Segment Start: Data extracts

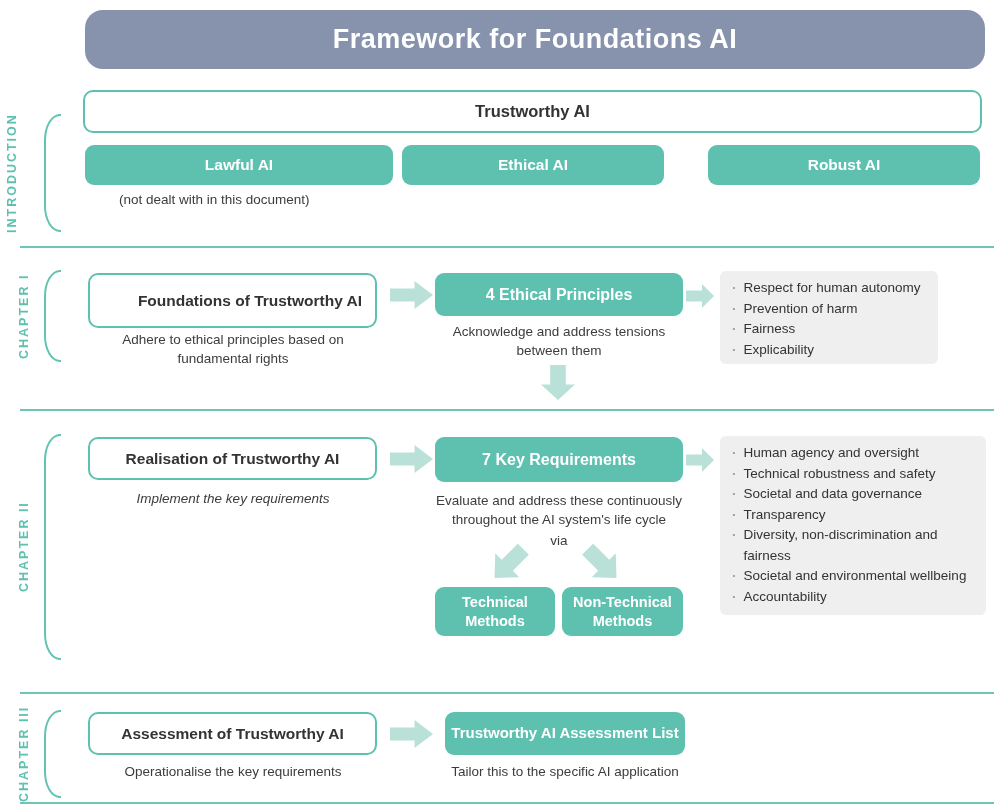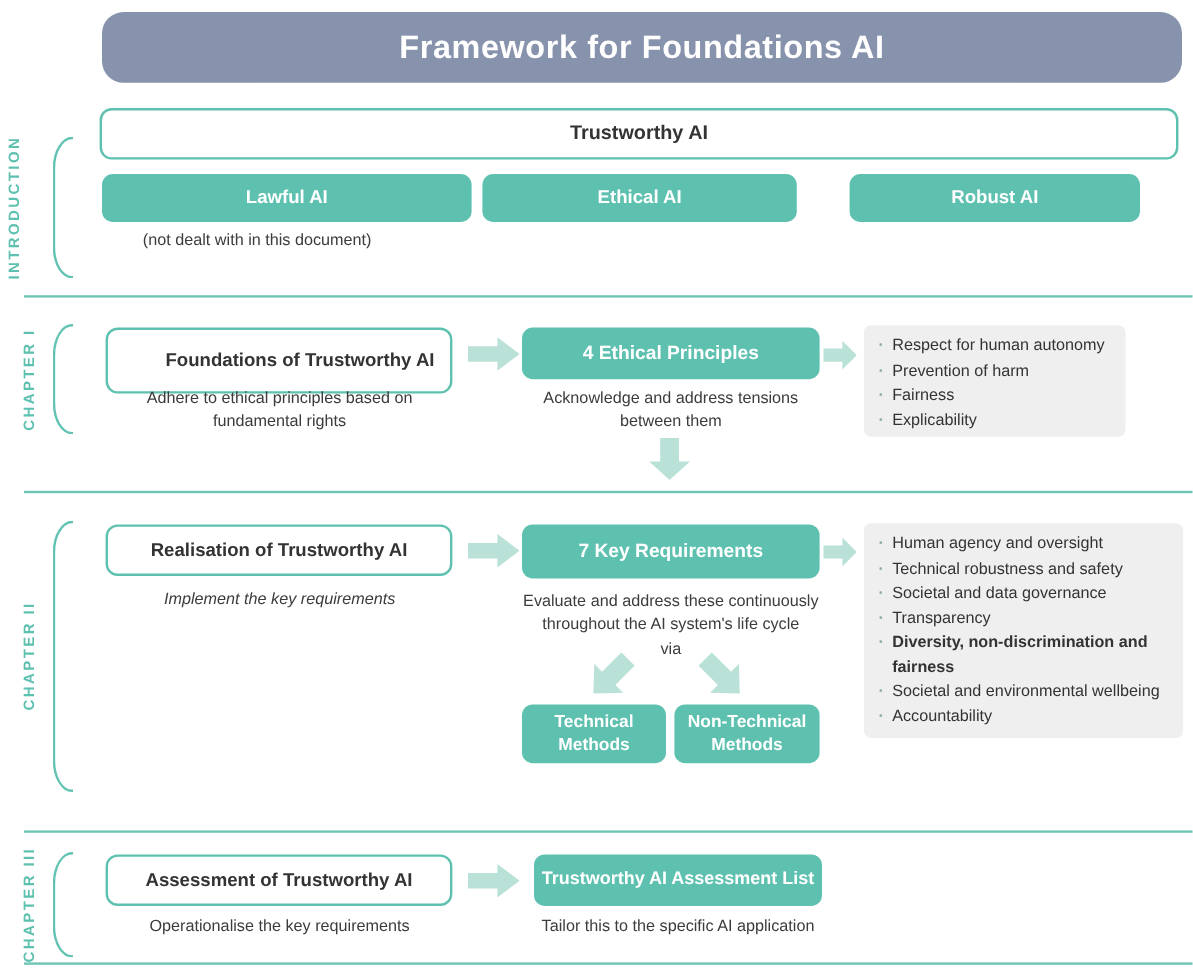--- a/index.html
+++ b/index.html
@@ -95,7 +95,7 @@
 
   <div class="abs tbox" style="left:85px; top:145px; width:308px; height:40px;">Lawful AI</div>
   <div class="abs tbox" style="left:402px; top:145px; width:262px; height:40px;">Ethical AI</div>
-  <div class="abs tbox" style="left:708px; top:145px; width:242px; height:40px;">Robust AI</div>
+  <div class="abs tbox" style="left:708px; top:145px; width:272px; height:40px;">Robust AI</div>
 
   <div class="abs note" style="left:119px; top:192px;">(not dealt with in this document)</div>
 

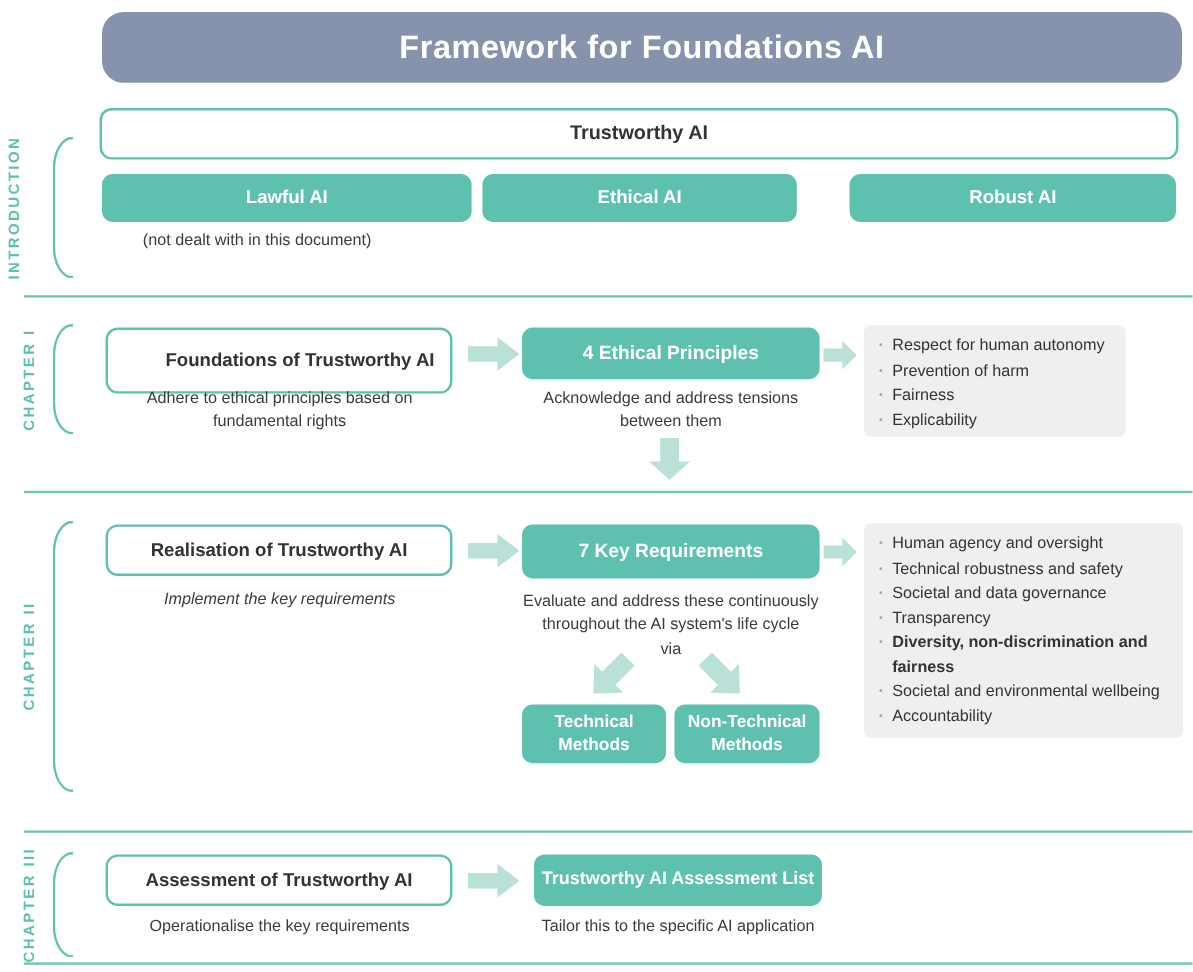--- a/index.html
+++ b/index.html
@@ -105,7 +105,7 @@
   <div class="abs bracket" style="left:44px; top:270px; height:92px;"></div>
 
   <div class="abs obox" style="left:88px; top:273px; width:289px; height:55px;padding-left:35px;">Foundations of Trustworthy AI</div>
-  <div class="abs cap" style="left:98px; top:322px; width:270px;">Adhere to ethical principles based on fundamental rights</div>
+  <div class="abs cap" style="left:98px; top:330px; width:270px;">Adhere to ethical principles based on fundamental rights</div>
 
   <div class="abs arrow-r" style="left:390px; top:281px; width:43px; height:28px;"></div>
 

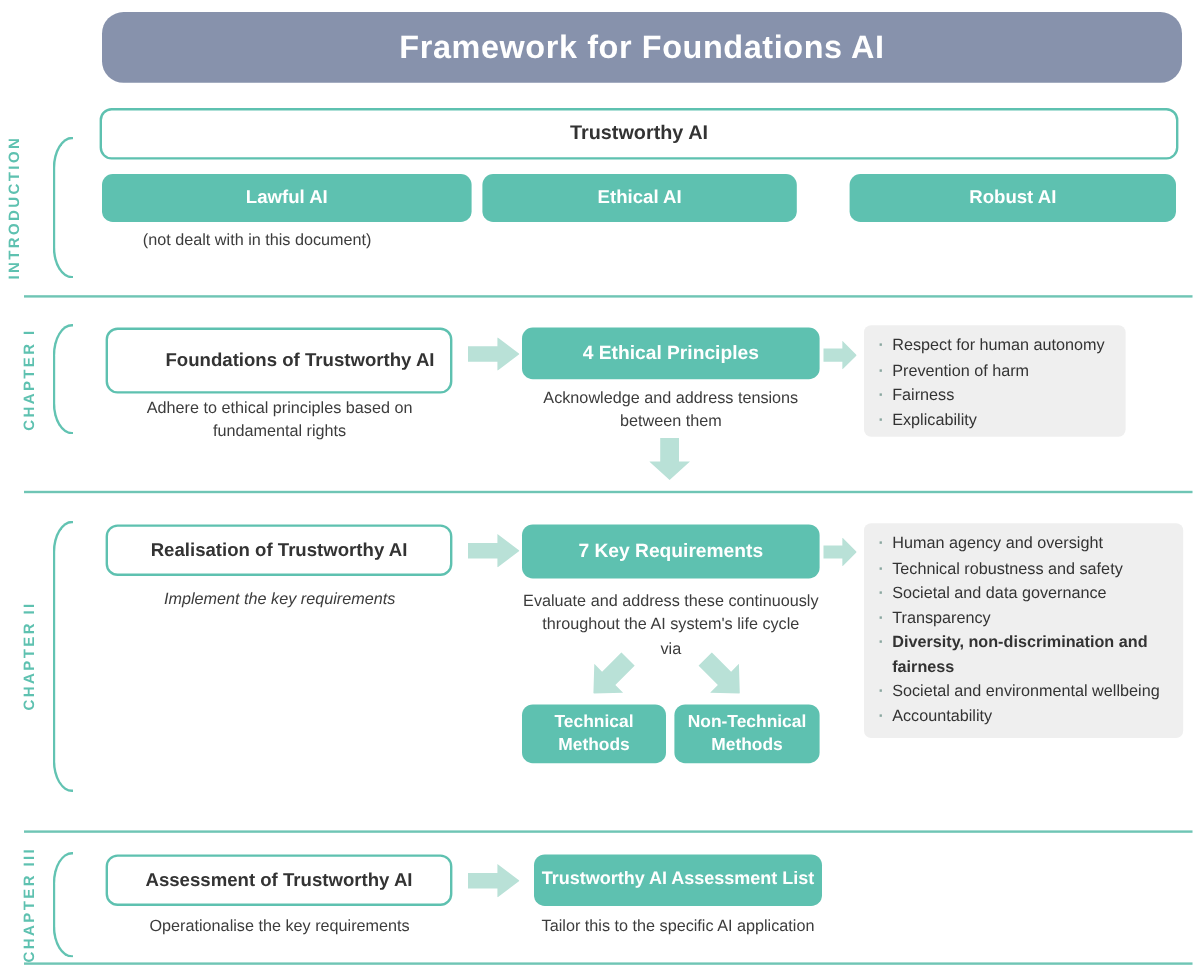--- a/index.html
+++ b/index.html
@@ -51,7 +51,7 @@
   .li::before {
     content:"·"; color:#8aa7a0; font-weight:bold; margin-right:7px;
   }
-  .li .wrapline { max-width:228px;font-weight:bold; }
+  .li .wrapline { max-width:228px; }
 
   
   .arrow-r {

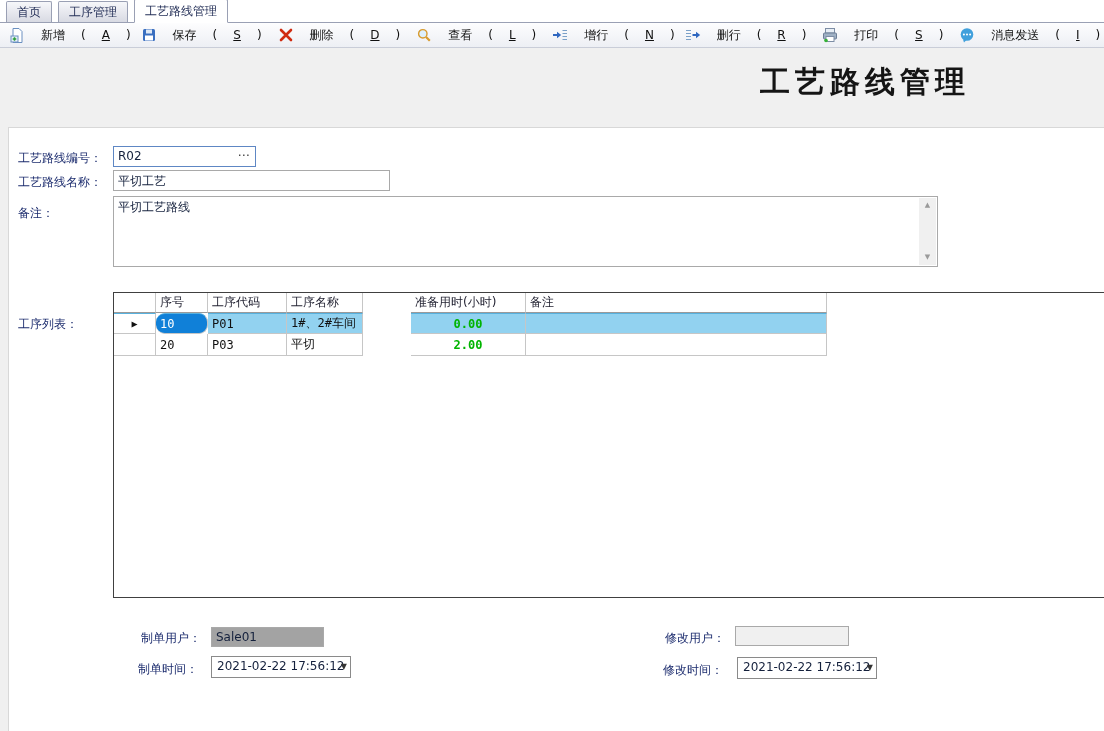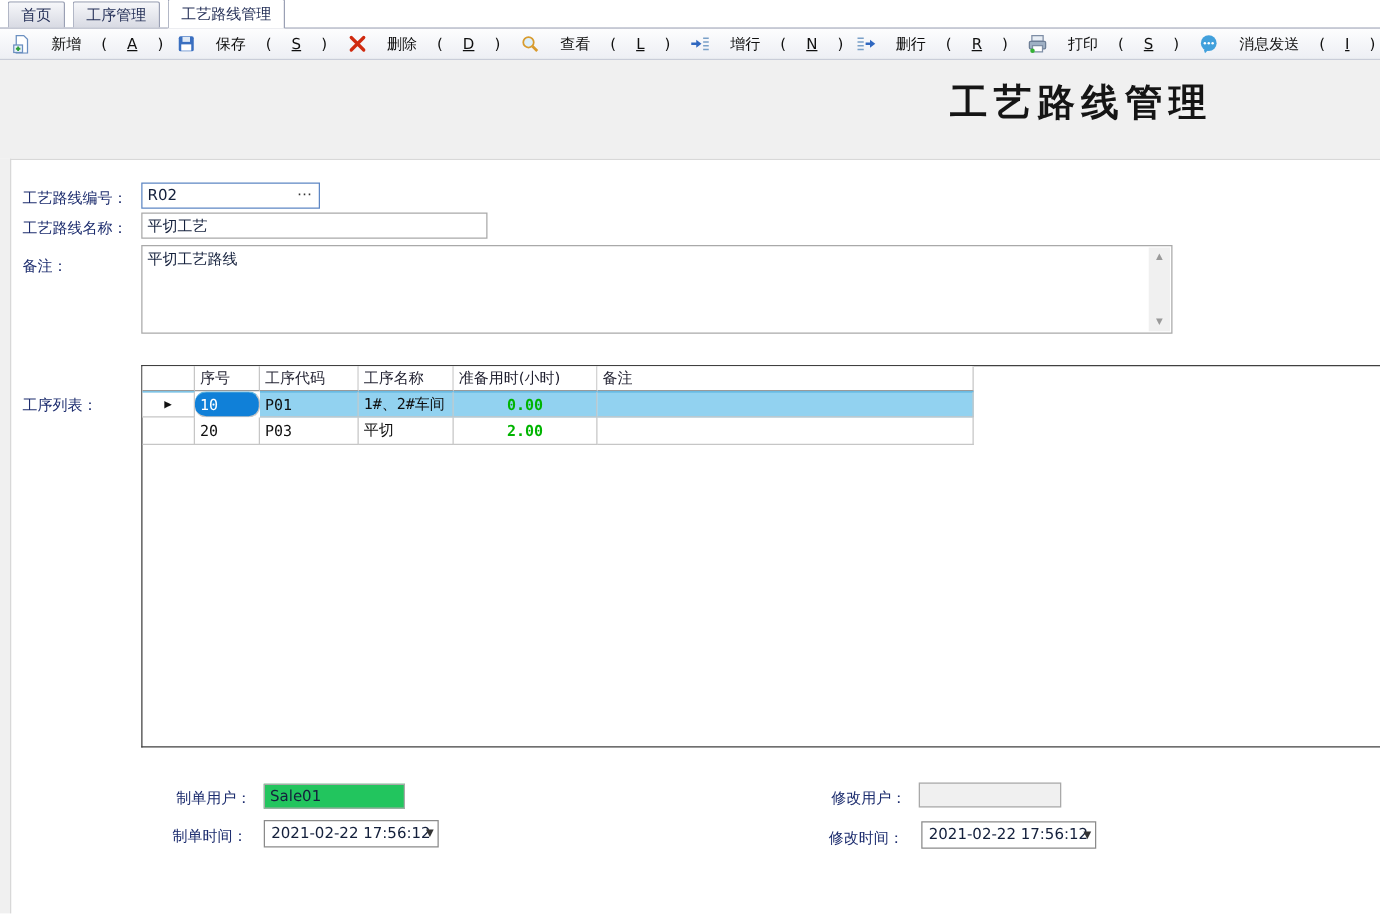--- a/index.html
+++ b/index.html
@@ -58,7 +58,7 @@
          padding:0 4px;display:flex;align-items:center;overflow:hidden;white-space:nowrap;}
   .ghead .gcell{height:20px;background:#ffffff;color:#1e1e2e;border-bottom:1px solid #9a9a9a;}
   .gbody .gcell{height:22px;font-family:"DejaVu Sans Mono","Liberation Mono",monospace;color:#101010;}
-  .c0{width:42px;} .c1{width:52px;} .c2{width:79px;} .c3{width:76px;} .c4{width:115px;} .c5{width:301px;}
+  .c0{width:42px;} .c1{width:52px;} .c2{width:79px;} .c3{width:76px;} .c4{width:115px;margin-left:48px;} .c5{width:301px;}
   .row-sel .gcell{background:#92d2f0;border-top:1px solid #57b1de;height:21px;}
   .row-sel .gcell.indic{background:#fff;}
   .cell-sel{background:#1080d8 !important;color:#ffffff !important;border-radius:9px;}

Segment End: Data extracts

Leaving the pictures out, give back each line above exactly.

--- a/index.html
+++ b/index.html
@@ -95,7 +95,7 @@
 
   <div class="abs tbox" style="left:85px; top:145px; width:308px; height:40px;">Lawful AI</div>
   <div class="abs tbox" style="left:402px; top:145px; width:262px; height:40px;">Ethical AI</div>
-  <div class="abs tbox" style="left:708px; top:145px; width:242px; height:40px;">Robust AI</div>
+  <div class="abs tbox" style="left:708px; top:145px; width:272px; height:40px;">Robust AI</div>
 
   <div class="abs note" style="left:119px; top:192px;">(not dealt with in this document)</div>
 

--- a/index.html
+++ b/index.html
@@ -105,7 +105,7 @@
   <div class="abs bracket" style="left:44px; top:270px; height:92px;"></div>
 
   <div class="abs obox" style="left:88px; top:273px; width:289px; height:55px;padding-left:35px;">Foundations of Trustworthy AI</div>
-  <div class="abs cap" style="left:98px; top:322px; width:270px;">Adhere to ethical principles based on fundamental rights</div>
+  <div class="abs cap" style="left:98px; top:330px; width:270px;">Adhere to ethical principles based on fundamental rights</div>
 
   <div class="abs arrow-r" style="left:390px; top:281px; width:43px; height:28px;"></div>
 

--- a/index.html
+++ b/index.html
@@ -51,7 +51,7 @@
   .li::before {
     content:"·"; color:#8aa7a0; font-weight:bold; margin-right:7px;
   }
-  .li .wrapline { max-width:228px;font-weight:bold; }
+  .li .wrapline { max-width:228px; }
 
   
   .arrow-r {

--- a/index.html
+++ b/index.html
@@ -58,7 +58,7 @@
          padding:0 4px;display:flex;align-items:center;overflow:hidden;white-space:nowrap;}
   .ghead .gcell{height:20px;background:#ffffff;color:#1e1e2e;border-bottom:1px solid #9a9a9a;}
   .gbody .gcell{height:22px;font-family:"DejaVu Sans Mono","Liberation Mono",monospace;color:#101010;}
-  .c0{width:42px;} .c1{width:52px;} .c2{width:79px;} .c3{width:76px;} .c4{width:115px;} .c5{width:301px;}
+  .c0{width:42px;} .c1{width:52px;} .c2{width:79px;} .c3{width:76px;} .c4{width:115px;margin-left:48px;} .c5{width:301px;}
   .row-sel .gcell{background:#92d2f0;border-top:1px solid #57b1de;height:21px;}
   .row-sel .gcell.indic{background:#fff;}
   .cell-sel{background:#1080d8 !important;color:#ffffff !important;border-radius:9px;}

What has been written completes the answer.